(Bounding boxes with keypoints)

⁂

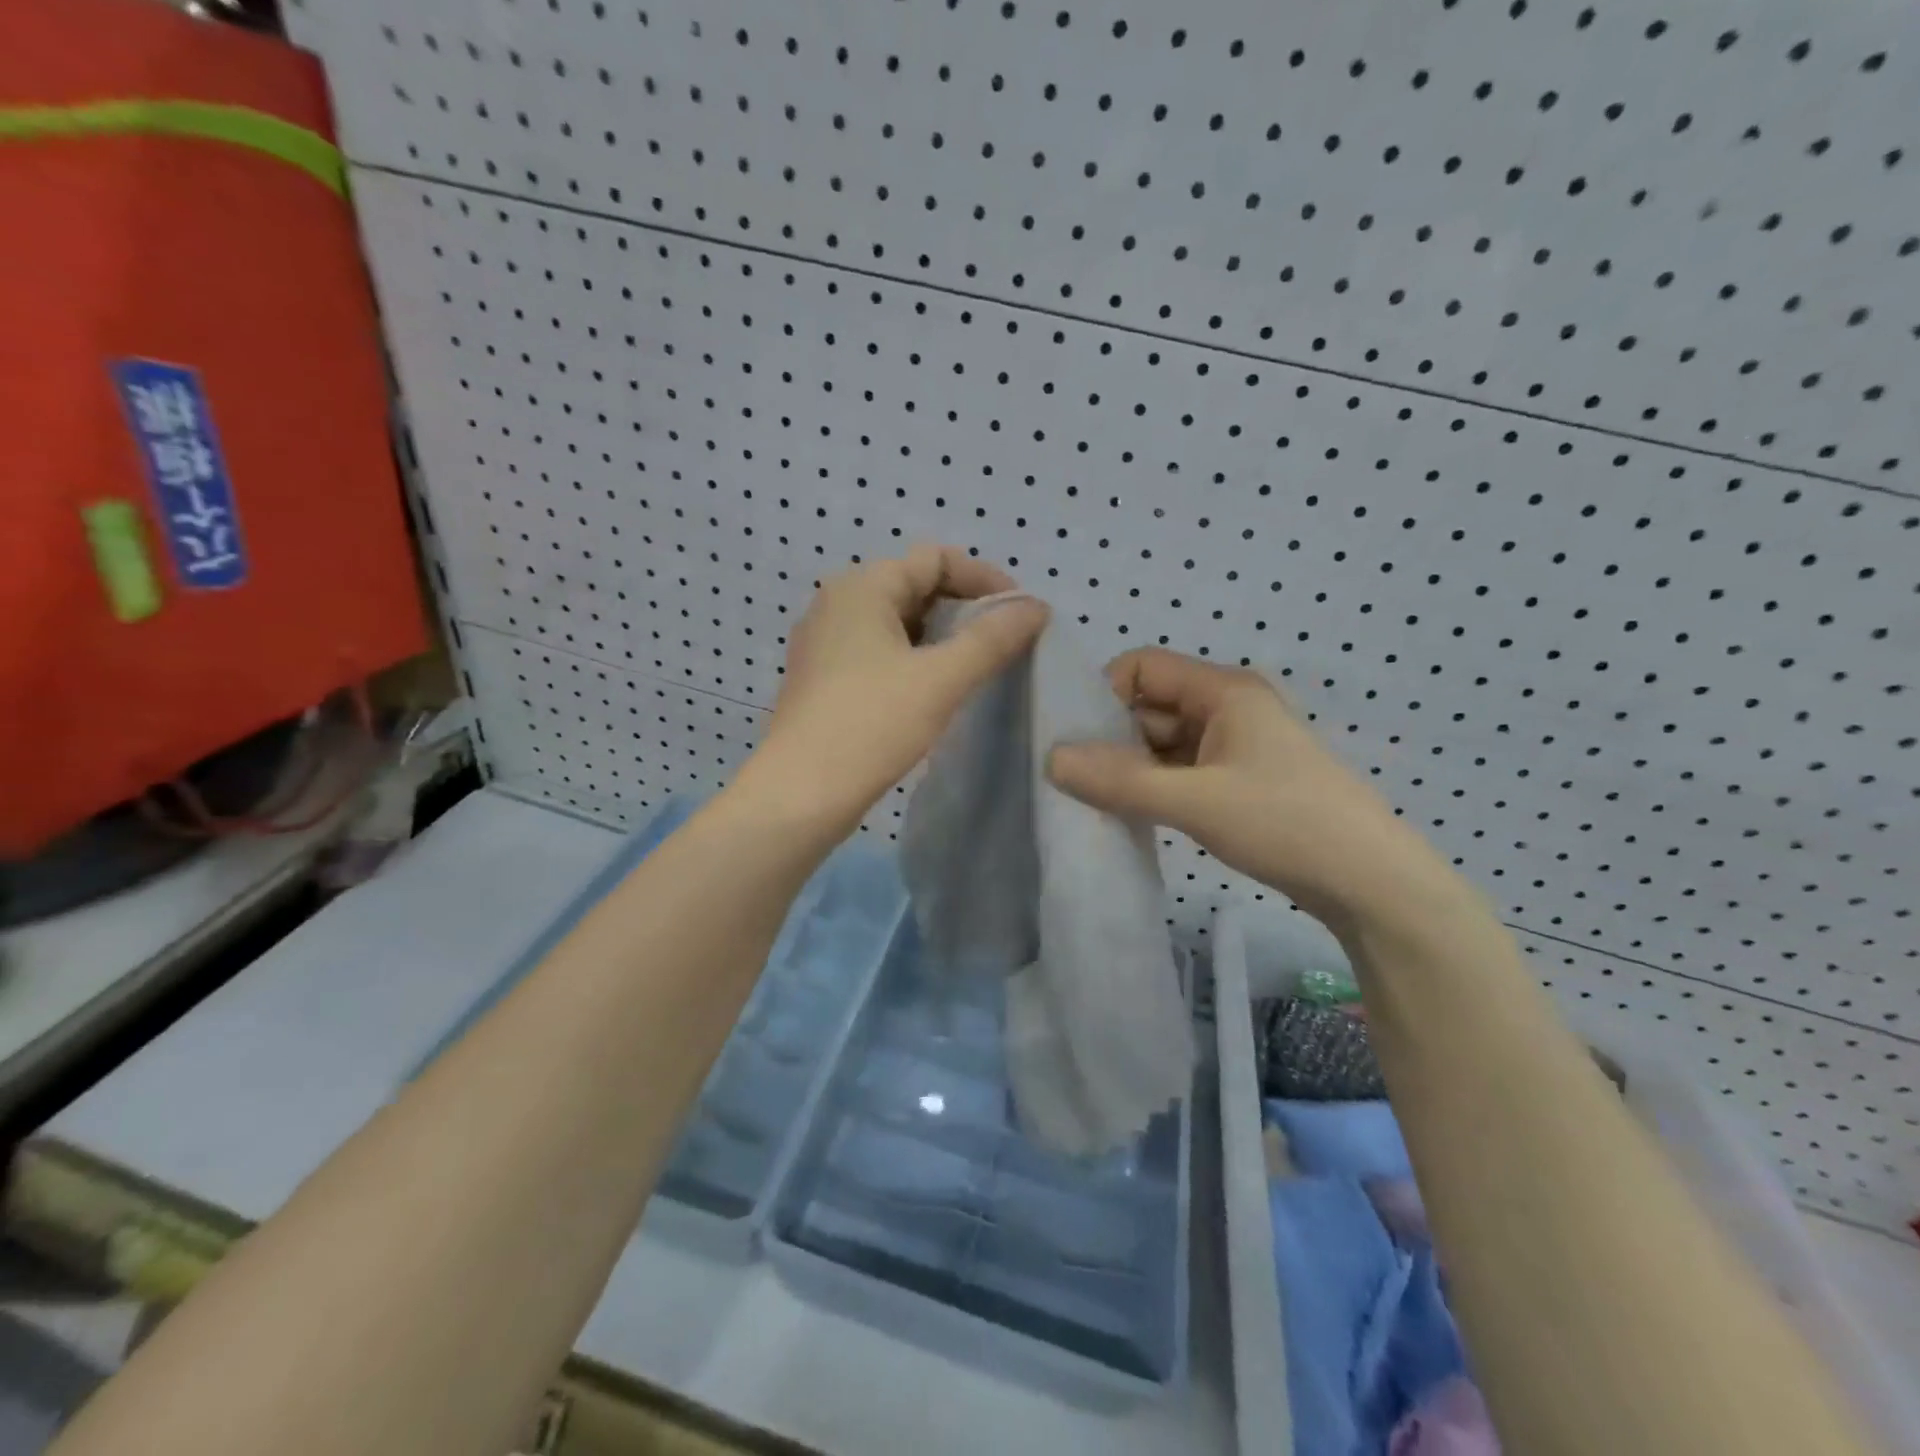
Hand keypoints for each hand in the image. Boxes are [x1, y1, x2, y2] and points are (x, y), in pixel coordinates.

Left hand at [736, 546, 1047, 839]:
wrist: (801, 794)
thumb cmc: (871, 725)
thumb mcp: (941, 679)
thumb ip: (992, 638)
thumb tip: (1036, 607)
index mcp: (862, 587)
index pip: (935, 558)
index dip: (983, 579)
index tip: (1019, 614)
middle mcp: (837, 602)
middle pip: (915, 585)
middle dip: (964, 608)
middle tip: (1003, 642)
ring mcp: (825, 642)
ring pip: (897, 622)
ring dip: (940, 636)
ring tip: (977, 667)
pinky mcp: (823, 677)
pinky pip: (878, 650)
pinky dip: (913, 659)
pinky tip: (935, 690)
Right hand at [1046, 649, 1421, 919]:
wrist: (1369, 882)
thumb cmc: (1285, 822)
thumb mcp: (1195, 801)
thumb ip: (1120, 780)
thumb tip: (1049, 759)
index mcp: (1223, 691)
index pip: (1143, 666)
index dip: (1105, 694)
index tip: (1075, 740)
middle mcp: (1225, 708)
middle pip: (1148, 706)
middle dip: (1111, 739)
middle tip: (1074, 781)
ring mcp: (1232, 746)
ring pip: (1160, 743)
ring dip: (1130, 769)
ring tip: (1095, 803)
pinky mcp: (1234, 781)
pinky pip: (1177, 772)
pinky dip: (1152, 788)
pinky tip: (1130, 815)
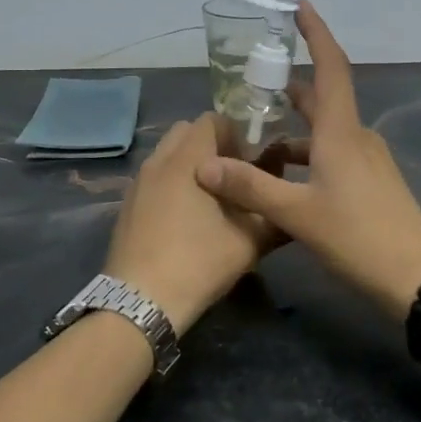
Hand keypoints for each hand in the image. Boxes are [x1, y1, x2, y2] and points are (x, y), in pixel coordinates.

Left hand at [103, 113, 283, 333]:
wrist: (140, 301)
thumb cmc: (198, 262)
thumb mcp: (249, 242)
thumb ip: (275, 215)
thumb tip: (291, 200)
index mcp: (187, 159)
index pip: (212, 120)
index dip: (236, 134)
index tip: (252, 161)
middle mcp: (158, 161)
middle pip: (187, 132)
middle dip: (213, 145)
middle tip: (234, 176)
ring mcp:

⁂

PROBLEM: Retype exactly the lines of the data above that fall between the line with "middle pip: (915, 585)" and the line with "thumb tip: (1049, 759)", inclusive, and add nothing.

PROBLEM SOLUTION:
middle pip: (915, 585)
middle dip: (964, 608)
middle tip: (1003, 642)
ring mcp: (825, 642)
ring pip: (897, 622)
ring dip: (940, 636)
ring tip: (977, 667)
pinky mcp: (823, 677)
pinky pip: (878, 650)
pinky dip: (913, 659)
pinky tip: (935, 690)
Right hand at [1046, 649, 1421, 919]:
wrist: (1369, 882)
thumb cmc: (1285, 822)
thumb mcp: (1195, 801)
thumb ip: (1120, 780)
thumb tip: (1049, 759)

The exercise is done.